RECORDED INFORMATION below:

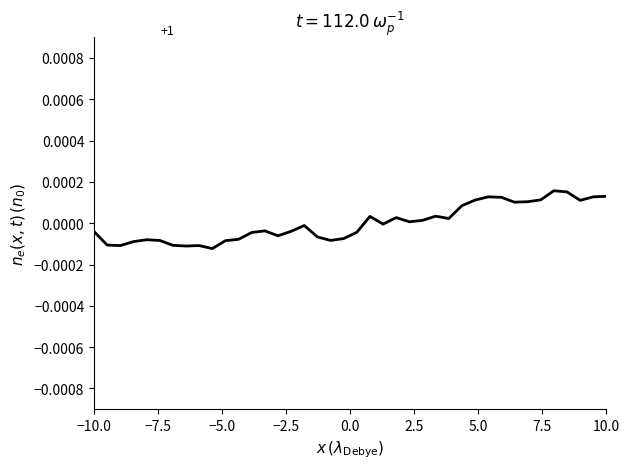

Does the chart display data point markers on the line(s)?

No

End of RECORDED INFORMATION.
RECORDED INFORMATION below:

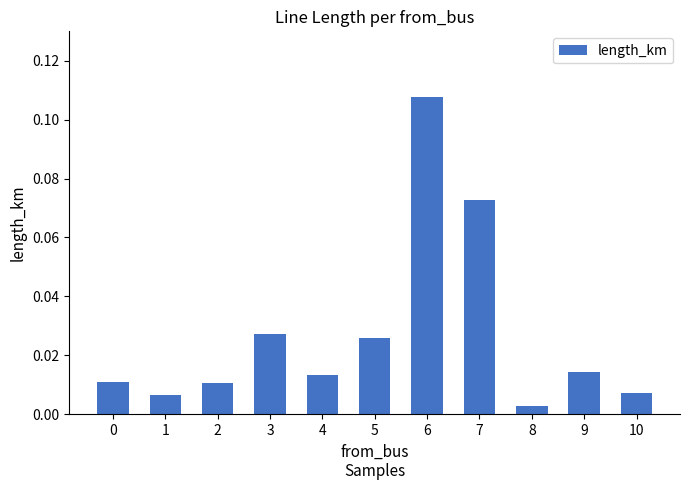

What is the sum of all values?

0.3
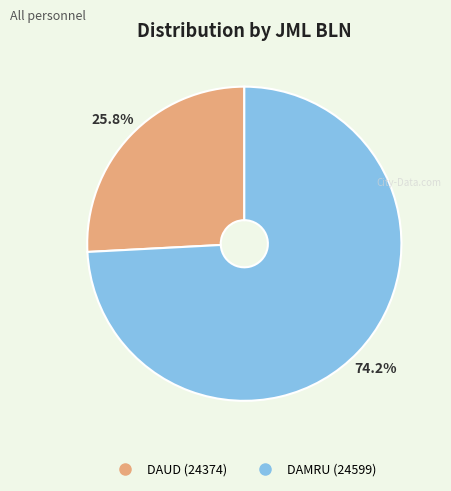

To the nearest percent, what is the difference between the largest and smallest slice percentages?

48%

End of RECORDED INFORMATION.

_WORK TO COMPLETE_:
Return every line of the items above that contains the word "smallest".

_RESPONSE AREA_:
To the nearest percent, what is the difference between the largest and smallest slice percentages?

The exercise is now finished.